Probabilistic bearing capacity analysis of spudcan foundation in soil with linearly increasing mean undrained shear strength

Abstract

Spudcan foundations have been widely used in offshore oil and gas engineering for jack-up rigs. During penetration into seabed soil, spudcan foundations may encounter large uncertainties in soil properties, which have a strong impact on its bearing capacity. A large number of studies have been conducted to demonstrate the failure mechanisms and the bearing capacity of spudcan foundations in soils with deterministic properties, but the influence of spatially variable soil properties on spudcan foundations remains unclear and should be accounted for. In this study, we aimed to investigate the failure mechanisms and the bearing capacity of a spudcan foundation embedded in soils where the mean undrained shear strength increased linearly with depth. The spectral representation method (SRM) was used to generate a non-stationary non-Gaussian random field. The random finite element method (RFEM) in conjunction with Monte Carlo simulations was carried out to evaluate the statistical characteristics of the bearing capacity for spudcan foundations, followed by a series of comparisons and discussion.

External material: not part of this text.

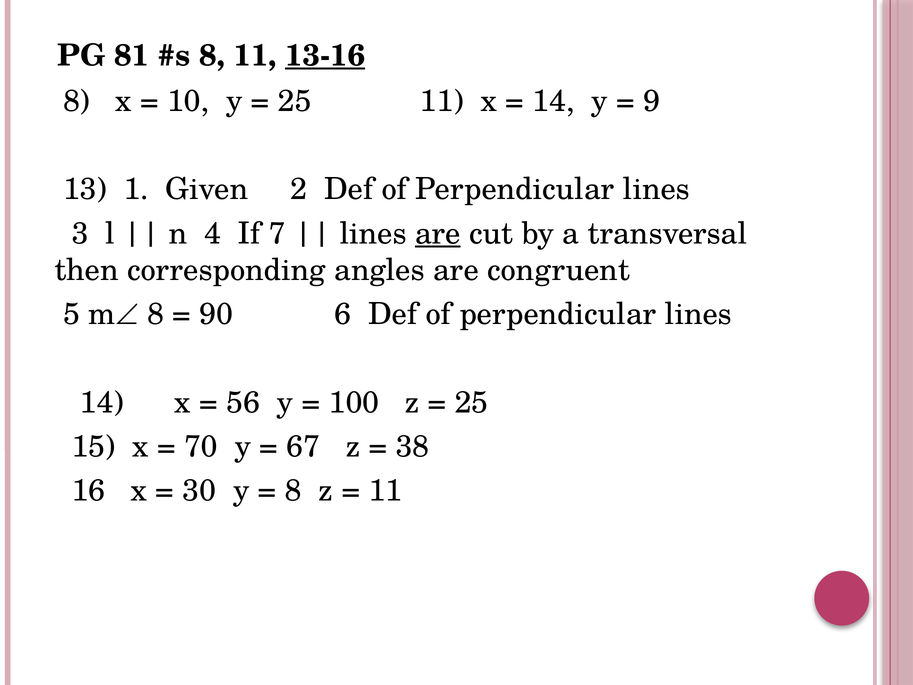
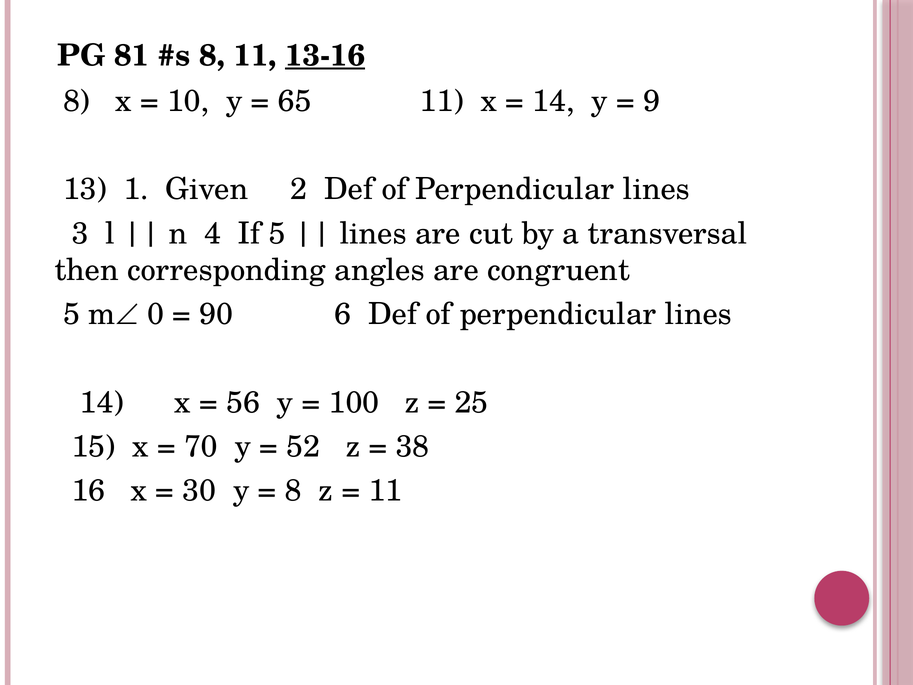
25 at (295, 101): 25 -> 65
If 7: 7 -> 5
are at (438, 233) underline: present -> none
m 8: 8 -> 0
67: 67 -> 52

The results indicated that the mean bearing capacity for the spatial variability of undrained shear strength was smaller than that obtained from the corresponding deterministic case. The probability of failure decreased slightly with an increase in the degree of non-stationarity under the constant coefficient of variation (COV) condition. Upon comparing the results obtained from different random field models, we found that the probability of failure under the non-constant condition was smaller than that under the stationary and constant COV conditions.